The next day I go to the beach. The light is beautiful. The jellyfish have moved north. Their numbers had already dwindled last week, but their venom lingered in the water. Now that they're gone, the sea is filled with bathers again. A pair of helicopters flies south, back from Lebanon I imagine. I feel guilty, guilty about the innocents that are being killed in my name, and at the same time, even if their missions may be wrongheaded, guilty about the pilots who are risking their lives in my name.

Everybody here has déjà vu of a different war-for some it's 1973, for others it's 1982. For me it's 1991. I was a teenager then, and the glee of missing school and the hyper-awareness of being alive in the present were so much more real, so much less abstract than the danger. During the first Scud attack, sitting with my gas mask in our sealed room and listening to the dull rumbles outside, not only was I not scared, I was excited. I'd made a bet with my sister that Saddam would attack that night, and then he did. I won. I remember running to our shelter smiling.

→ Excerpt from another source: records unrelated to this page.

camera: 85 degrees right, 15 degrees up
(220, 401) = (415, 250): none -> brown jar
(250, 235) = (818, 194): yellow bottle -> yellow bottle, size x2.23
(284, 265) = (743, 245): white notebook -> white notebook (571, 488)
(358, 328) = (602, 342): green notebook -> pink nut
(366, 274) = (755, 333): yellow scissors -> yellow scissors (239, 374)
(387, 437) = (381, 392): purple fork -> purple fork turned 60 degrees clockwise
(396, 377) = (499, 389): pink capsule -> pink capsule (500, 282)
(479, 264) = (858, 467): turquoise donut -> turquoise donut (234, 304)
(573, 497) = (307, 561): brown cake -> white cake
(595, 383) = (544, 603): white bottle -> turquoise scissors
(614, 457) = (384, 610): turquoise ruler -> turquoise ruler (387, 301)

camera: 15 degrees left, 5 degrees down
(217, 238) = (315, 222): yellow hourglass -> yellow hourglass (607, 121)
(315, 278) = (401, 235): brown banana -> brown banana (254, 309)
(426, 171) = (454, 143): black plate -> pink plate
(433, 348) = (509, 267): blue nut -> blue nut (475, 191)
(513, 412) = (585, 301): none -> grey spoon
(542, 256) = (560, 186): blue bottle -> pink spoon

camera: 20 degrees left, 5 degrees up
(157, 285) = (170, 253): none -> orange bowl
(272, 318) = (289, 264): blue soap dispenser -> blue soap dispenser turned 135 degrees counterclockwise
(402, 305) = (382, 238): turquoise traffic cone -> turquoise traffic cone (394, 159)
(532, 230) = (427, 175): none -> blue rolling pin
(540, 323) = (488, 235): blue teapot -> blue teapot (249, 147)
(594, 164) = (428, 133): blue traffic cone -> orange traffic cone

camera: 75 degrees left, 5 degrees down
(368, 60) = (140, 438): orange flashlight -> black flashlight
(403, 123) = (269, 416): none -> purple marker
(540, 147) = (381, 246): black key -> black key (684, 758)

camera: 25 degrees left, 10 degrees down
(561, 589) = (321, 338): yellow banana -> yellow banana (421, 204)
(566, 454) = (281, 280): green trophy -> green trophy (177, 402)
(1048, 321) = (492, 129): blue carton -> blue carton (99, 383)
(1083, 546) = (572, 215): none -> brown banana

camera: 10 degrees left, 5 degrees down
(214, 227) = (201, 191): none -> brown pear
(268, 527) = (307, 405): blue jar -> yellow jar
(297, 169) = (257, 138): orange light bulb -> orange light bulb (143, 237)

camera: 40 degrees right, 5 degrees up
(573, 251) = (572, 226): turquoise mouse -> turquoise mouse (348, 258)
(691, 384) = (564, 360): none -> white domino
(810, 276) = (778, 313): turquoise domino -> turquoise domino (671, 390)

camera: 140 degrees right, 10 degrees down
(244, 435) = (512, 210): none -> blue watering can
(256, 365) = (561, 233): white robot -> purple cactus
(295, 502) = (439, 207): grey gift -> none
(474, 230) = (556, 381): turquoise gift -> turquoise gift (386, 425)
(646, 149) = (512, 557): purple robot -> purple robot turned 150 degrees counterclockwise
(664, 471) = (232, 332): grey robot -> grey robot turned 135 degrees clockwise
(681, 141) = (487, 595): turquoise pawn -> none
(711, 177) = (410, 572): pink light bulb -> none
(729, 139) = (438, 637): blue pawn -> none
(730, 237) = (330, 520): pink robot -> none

I wasn't scared then, and I'm not scared now. I'm only scared for a split second every couple of days. I hardly even notice it. An ambulance passes and I stop to listen and make sure that it's just one and not many. I walk through the crowded market, a favorite spot for suicide bombers, and I think: This is really stupid, I should get out of here, but I keep shopping anyway, looking for good cherries. Planes wake me up in the middle of the night. I can't distinguish the commercial flights from the F-16s. It's not even a fully formed thought, but something in my body wonders whether the war has reached us, too. And then I fall back asleep.

(Shari Motro is an assistant professor of law at the University of Richmond.)